Flushed with the success of keeping Assange inside UK borders, lawyers sought to make him free to reside in Britain with his partner and two children.
They say conditions at Belmarsh, where he has been held on remand for the past 20 months, are inhuman. His supporters claim the overwhelming majority of inmates on his wing have been infected with COVID-19.
However, Baraitser will have been acutely aware that after previously being bailed by a British court Assange spent seven years in the Ecuadorian Embassy to escape charges of sex crimes in Sweden – charges which he fully denied and which were eventually dropped.
Mexico President Andres Manuel Lopez Obrador had hailed the British court’s Monday ruling as a “triumph of justice,” adding that his country would offer Assange political asylum if the UK freed him.
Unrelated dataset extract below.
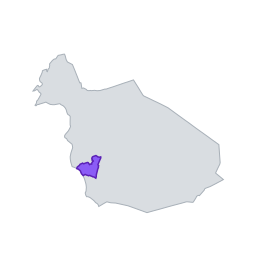 Gouré, Zinder, Niger shown in context, rotated 71°
{"feature_id": "23599985B20082731758941", "entity_name": "Gouré", "entity_type": "district", "adm_level": 2, "iso_a3": "NER", "parent_name": "Niger", "parent_adm1": "Zinder", "projection": "natural_earth1", "projection_center": [10.132, 14.056], "detail": "fine", "context": "in_parent", "style": "filled", "palette": "violet", "viewbox_px": 256, "rotation_deg": 71, "n_neighbors": 0, "source": "geoboundaries", "source_scale": "gbopen_adm2", "svg_char_len": 4342}
<svg xmlns="http://www.w3.org/2000/svg" viewBox="0 0 256 256"><g transform="rotate(71 128 128)"><path d="M192.7,181.2L190.7,181.2L189.5,181.7L187.9,183.0L186.3,183.5L184.2,184.7L182.9,185.6L181.7,186.3L180.0,188.1L179.5,189.5L177.8,189.8L175.5,189.6L174.0,188.2L170.5,186.7L168.3,186.2L167.2,186.0L162.0,185.7L156.3,186.3L153.5,187.0L153.0,187.1L151.3,188.0L150.0,188.9L146.3,193.4L141.5,193.2L138.7,192.7L136.3,192.0L132.9,190.0L128.7,186.8L127.0,186.4L125.6,186.2L125.1,186.2L120.1,189.3L119.1,189.3L117.9,189.6L117.1,190.4L116.6,190.8L116.0,190.8L115.2,190.7L114.4,190.2L113.6,189.3L111.6,185.8L111.2,185.2L110.3,184.2L108.8,182.6L107.8,181.8L107.2,181.6L106.5,181.8L102.4,180.4L98.4,178.9L97.5,179.1L96.9,179.4L95.5,180.5L93.9,180.7L91.8,180.6L90.6,180.5L88.8,180.8L87.6,181.2L86.0,182.0L83.9,184.0L83.3,184.2L82.8,184.6L82.0,190.0L81.4,191.7L80.4,193.8L78.3,195.9L76.8,197.2L76.8,198.9L76.7,201.6L76.6,203.5L76.7,204.8L76.5,205.4L76.4,205.9L76.5,206.7L76.8,207.1L77.0,207.6L76.9,208.0L76.2,208.5L75.4,207.3L74.5,206.4L73.5,206.0L72.7,205.4L72.4,204.5L71.0,202.8L67.9,199.4L67.6,199.3L67.0,199.2L66.1,199.6L65.6,200.1L65.2,200.3L64.6,200.4L63.1,200.8L61.9,201.4L61.9,201.8L62.4,204.4L62.1,205.8L61.6,205.1L59.9,202.5L58.7,200.6L58.5,200.2L58.3,199.5L58.5,199.2L58.9,199.0L60.0,198.8L60.2,198.6L60.3,198.0L60.1,197.1L59.5,195.7L58.9,194.8L58.6,194.7L57.9,194.6L57.2,194.8L55.8,195.8L55.2,196.0L53.9,196.0L52.6,195.7L51.9,195.2L49.7,193.0L47.2,190.8L46.2,190.4L46.0,190.2L45.8,188.5L45.9,186.4L46.0,185.8L47.0,186.2L48.1,186.3L48.5,185.9L47.6,185.2L46.4,184.4L45.9,183.3L45.6,182.9L45.0,182.5L44.3,182.3L43.7,181.9L43.3,181.6L42.5,181.5L41.8,181.2L40.7,179.4L39.6,177.6L39.0,176.1L38.8,175.3L39.1,173.8L38.8,173.3L37.6,171.8L36.6,170.4L36.9,168.3L37.1,166.5L37.1,165.4L37.3,164.8L37.4,164.1L38.1,163.9L39.8,163.9L43.1,164.2L45.8,163.8L47.8,161.9L49.9,159.9L53.0,159.7L56.4,159.5L59.0,159.4L62.9,159.2L66.0,159.1L69.6,158.9L69.8,158.0L70.0,157.8L70.3,157.8L73.0,158.3L75.5,158.7L75.7,157.0L77.9,154.9L79.1,154.4L79.4,154.0L79.8,153.3L80.1,152.2L80.2,151.4L80.7,150.7L81.0,149.5L81.5,147.4L82.7,145.1L83.5,142.1L83.6,139.1L83.7,136.9L84.1,136.4L84.1,132.4L84.2,128.4L84.2,125.0L84.2,120.8L84.2,117.1L84.3,113.1L84.3,109.5L84.3,107.2L86.8,106.6L89.4,106.0L93.2,105.1L97.4,104.2L101.8,103.2L102.9,102.6L106.3,99.1L107.8,97.6L110.9,94.5L113.2,92.1L116.2,89.1L119.4,86.0L121.9,83.6L125.9,80.8L131.8,76.7L137.8,72.5L143.7,68.3L149.7,64.2L155.6,60.0L161.5,55.8L167.4,51.7L173.3,47.5L179.3,49.1L184.9,50.6L190.6,52.1L192.0,52.9L195.0,55.9L198.9,59.7L199.1,59.7L199.3,59.8L203.0,57.5L207.8,54.6L209.1,62.5L210.1,69.3L210.2,73.6L210.3,74.7L210.7,75.5L211.6,76.2L215.2,82.5L214.5,83.6L215.0,85.5L216.0,86.3L219.0,90.0L219.4,90.8L219.2,91.4L217.2,95.7L216.8,96.8L216.5,102.4L216.2,106.3L215.8,111.7L215.4,118.1L215.1,123.6L214.6,130.8L214.2,137.6L211.2,141.3L205.8,148.0L201.5,153.4L199.3,157.0L195.0,164.0L193.1,168.6L191.6,171.0L190.9,172.0L191.5,175.4L192.7,181.2Z" fill="#d9dde1" stroke="#a8b0b8" stroke-width="1"/><path d="M143.6,170.1L143.7,170.7L143.9,171.2L144.2,171.4L144.8,172.1L145.1,172.1L145.8,171.9L146.4,172.5L146.5,172.4L147.4,171.7L148.0,171.6L148.3,172.4L148.7,173.0L148.8,173.0L149.7,174.1L150.2,174.1L150.2,174.4L150.0,175.1L149.8,175.5L150.1,176.1L150.1,176.3L149.0,176.6L148.2,176.8L147.8,176.9L147.7,177.1L147.3,177.8L147.4,178.1L147.4,178.4L147.4,179.1L147.3,179.4L147.4,181.3L147.3,181.7L146.4,182.4L146.6,183.5L146.6,184.6L146.7,185.1L147.4,186.0L147.7,186.7L148.0,187.6L148.3,188.4L148.5,188.8L149.3,189.4L149.7,189.7L150.1,189.3L150.5,188.7L150.8,188.3L151.1,188.2L151.7,187.8L152.5,187.3L153.2,187.0L154.3,187.0L155.1,186.9L156.1,186.9L156.9,186.5L157.4,186.3L158.4,185.8L158.2,184.9L158.0,184.1L157.9,183.7L158.0,183.5L158.7,182.9L159.0,182.5L159.2,182.3L159.8,181.4L160.3,180.9L160.3,180.3L160.4,179.5L161.4,178.6L161.7,178.1L162.2,177.6L162.7,177.2L162.8,176.9L163.1,176.4L163.4,176.0L164.0,175.5L164.9,174.9L165.0,174.8L164.5,174.4L163.8,173.9L163.2,173.7L162.2,173.3L161.0,172.6L158.9,171.2L157.3,170.2L156.3,169.4L155.9,168.9L155.1,168.8L154.4,168.2L154.0,168.0L153.5,168.3L152.9,168.4L152.2,167.8L151.6,167.3L150.5,166.3L148.9,164.9L147.7,163.7L146.9,163.3L146.7,163.2L146.4,163.2L146.4,164.3L145.7,165.5L145.6,165.8L144.2,166.8L143.6,167.3L143.6,170.1Z" fill="#8b5cf6" stroke="#5b21b6" stroke-width="1.5"/></g></svg>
Such support might have hindered Assange’s case.
However, it remains to be seen if the incoming White House administration under Joe Biden continues to seek Assange’s extradition
Assange was sought for trial by U.S. prosecutor Zachary Terwilliger, but the Donald Trump appointee has recently announced he is stepping down as the U.S. attorney for the Eastern District of Virginia – and publicly expressed doubt as to whether the case will continue.
“It will be very interesting to see what happens with this case,” he said. “There’ll be some decisions to be made. Some of this does come down to resources and where you’re going to focus your energies.”